# [TASK INSTRUCTIONS]
The following entries should be restated word for word, pictures excluded.

# [AVAILABLE DATA]
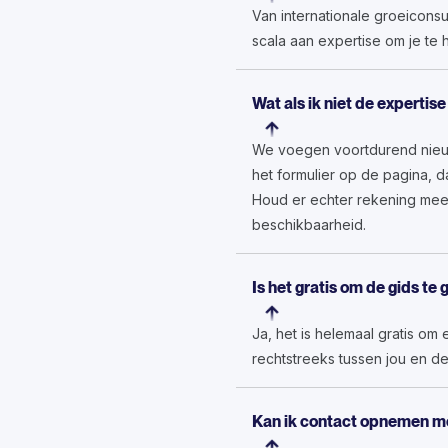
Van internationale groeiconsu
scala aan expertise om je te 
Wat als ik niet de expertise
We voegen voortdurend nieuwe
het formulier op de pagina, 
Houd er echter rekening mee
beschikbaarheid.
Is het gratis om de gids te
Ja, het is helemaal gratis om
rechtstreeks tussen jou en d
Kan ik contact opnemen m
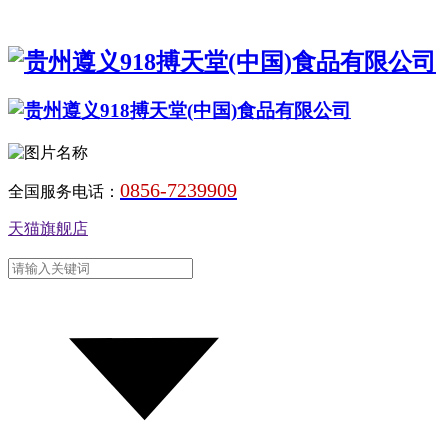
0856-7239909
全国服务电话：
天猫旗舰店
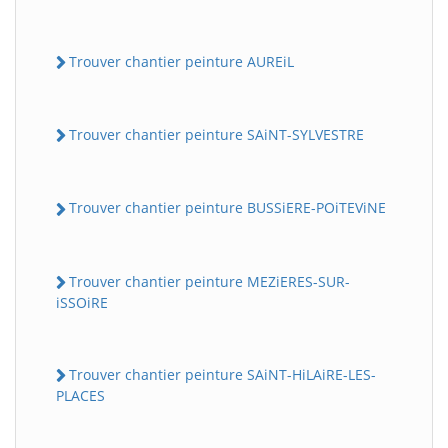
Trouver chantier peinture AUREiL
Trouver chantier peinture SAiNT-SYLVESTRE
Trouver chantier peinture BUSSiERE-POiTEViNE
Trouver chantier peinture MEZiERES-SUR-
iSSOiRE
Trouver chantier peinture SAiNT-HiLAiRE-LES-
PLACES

# [RESULT OF THIS EXERCISE]
Van internationale groeiconsu
scala aan expertise om je te 
Wat als ik niet de expertise
We voegen voortdurend nieuwe
het formulier op de pagina, 
Houd er echter rekening mee
beschikbaarheid.
Is het gratis om de gids te
Ja, het is helemaal gratis om
rechtstreeks tussen jou en d
Kan ik contact opnemen m
0856-7239909
全国服务电话：
天猫旗舰店
Trouver chantier peinture AUREiL
Trouver chantier peinture SAiNT-SYLVESTRE
Trouver chantier peinture BUSSiERE-POiTEViNE
Trouver chantier peinture MEZiERES-SUR-
iSSOiRE
Trouver chantier peinture SAiNT-HiLAiRE-LES-
PLACES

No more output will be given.